* **DATA FOR THIS EXERCISE**:
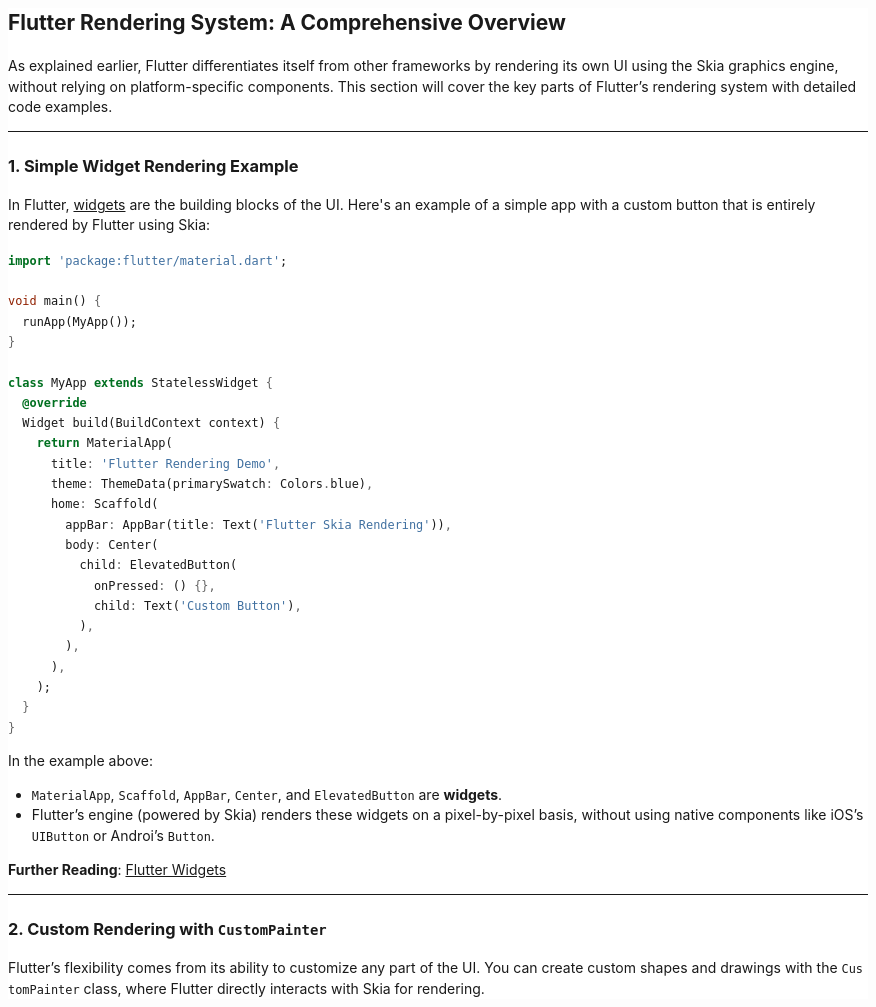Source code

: ## **Flutter Rendering System: A Comprehensive Overview**

As explained earlier, Flutter differentiates itself from other frameworks by rendering its own UI using the Skia graphics engine, without relying on platform-specific components. This section will cover the key parts of Flutter’s rendering system with detailed code examples.

---

### **1. Simple Widget Rendering Example**

In Flutter, [widgets](https://www.notion.so/Widgets-10c1d9c252e980f197a3c4e12a78a902?pvs=21) are the building blocks of the UI. Here's an example of a simple app with a custom button that is entirely rendered by Flutter using Skia:

```dart title="app.dart"
import 'package:flutter/material.dart';

void main() {
  runApp(MyApp());
}

class MyApp extends StatelessWidget {
  @override
  Widget build(BuildContext context) {
    return MaterialApp(
      title: 'Flutter Rendering Demo',
      theme: ThemeData(primarySwatch: Colors.blue),
      home: Scaffold(
        appBar: AppBar(title: Text('Flutter Skia Rendering')),
        body: Center(
          child: ElevatedButton(
            onPressed: () {},
            child: Text('Custom Button'),
          ),
        ),
      ),
    );
  }
}
```

In the example above:

- `MaterialApp`, `Scaffold`, `AppBar`, `Center`, and `ElevatedButton` are **widgets**.
- Flutter’s engine (powered by Skia) renders these widgets on a pixel-by-pixel basis, without using native components like iOS’s `UIButton` or Androi’s `Button`.

**Further Reading**: [Flutter Widgets](https://docs.flutter.dev/ui/widgets)

---

### **2. Custom Rendering with `CustomPainter`**

Flutter’s flexibility comes from its ability to customize any part of the UI. You can create custom shapes and drawings with the `CustomPainter` class, where Flutter directly interacts with Skia for rendering.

* **ABOUT THIS TASK**: Gather, from the listing above, every line carrying the word "Scaffold".

* **THE COMPLETED TASK**:
      home: Scaffold(
- `MaterialApp`, `Scaffold`, `AppBar`, `Center`, and `ElevatedButton` are **widgets**.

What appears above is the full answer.